By Ahmad Ishtaiwi
In the Asifi region, ‘Abdiyah Ayta’ is an important element of folk culture in the Kingdom of Morocco. Researchers who study history, politics, literature, and sociology benefit from its rich cultural legacy, which includes information about the historical, cultural, traditional, artistic, and musical facets of Moroccan society.
Although it includes singing, performing and dancing, Ayta’s main pillar is historical oral poetry, a type of ancient folk poetry that can be considered the first Arab Moroccan poetry. It was brought to Morocco by Arab tribes who came from the East; these tribes added their contributions to the melting pot of authentic Berber musical rhythms.
Just as a chameleon changes colour in response to its surroundings, these forms of oral poetry were coloured by different periods of history in Morocco, so they reflect Moroccan society, culture and tradition.

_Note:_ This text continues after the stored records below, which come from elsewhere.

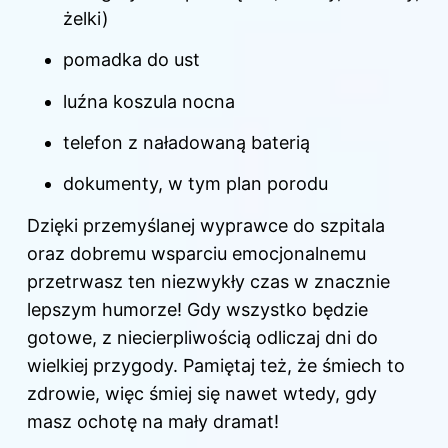
żelki)
pomadka do ust
luźna koszula nocna
telefon z naładowaną baterią
dokumenty, w tym plan porodu
Dzięki przemyślanej wyprawce do szpitala
oraz dobremu wsparciu emocjonalnemu
przetrwasz ten niezwykły czas w znacznie
lepszym humorze! Gdy wszystko będzie
gotowe, z niecierpliwością odliczaj dni do
wielkiej przygody. Pamiętaj też, że śmiech to
zdrowie, więc śmiej się nawet wtedy, gdy
masz ochotę na mały dramat!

Today, exploring the oral poetry of Ayta, especially the distinguished Abdiyah style of Asifi city and the Abda region, is an attempt to highlight the role that folk culture and elite written culture play in reflecting the nature of a community. Moreover, it is also to explore the ways in which culture offers insights into a community’s lifestyle and ways of thinking. Moreover, this heritage poetry contains gems that make it possible to answer historical and cultural questions that are still relevant today.
This study deals with a considerable portion of the Abdiyah Ayta art form and discovered that this kind of singing reveals a great deal about the tribal community and its oral traditions in Asifi and Morocco. It also focuses on the portrayal of leadership in the sung poetry of Abdiyah Ayta; this poetry makes reference to politics by alluding to some of the characteristics of the leader of Abda and its suburbs (characteristics that are not usually obvious).
To address the topic more broadly, the process started with a conceptual study which tackled the definition of Ayta as oral and sung poetry and traditional music. It was shown that Ayta is a Bedouin art form that Arab tribes brought to Morocco. This art form consists of sung poetry that describes village life and villagers’ ways of expressing themselves. These mostly anonymous texts were collectively composed at different times. The result is poetic texts that were combined using the ‘Hattat’ technique and sung to a rhythm provided by traditional instruments; the performance is inspired by the rural environment.
We identified Abdiyah Ayta as an example of heritage that can be found throughout Morocco. Influenced by the place in which it appears, it is known as ‘Al Mirsawi’ in Al Shawyah and Casablanca, ‘Al Huzi’ near Marrakesh, and ‘Al Hasbawi’ or ‘Al Abdi’ in Asifi.
Leadership connected the capital of Morocco – where the sultan lived – and the city’s outskirts, where the tribes lived. The method of governance, the leaders’ power, and their luxurious lifestyles had impacts on the tribe’s economy, social life, music, and singing styles. This is evident in Ayta's texts; Abdiyah Ayta in particular reflects the authority and power of the southern leaders, who were more dominant than other Moroccan leaders.
The last part of the study addressed leadership in the poetry of Abdiyah Ayta; this genre of poetry describes the leaders’ ways of governing and their lifestyles while depicting their tyranny and the suffering of the tribes.
In conclusion, the study recognised folk culture’s role in the poetry of Abdiyah Ayta and its expressive techniques, its role in disseminating information, and the ways in which it enhances aesthetic values and musical performance.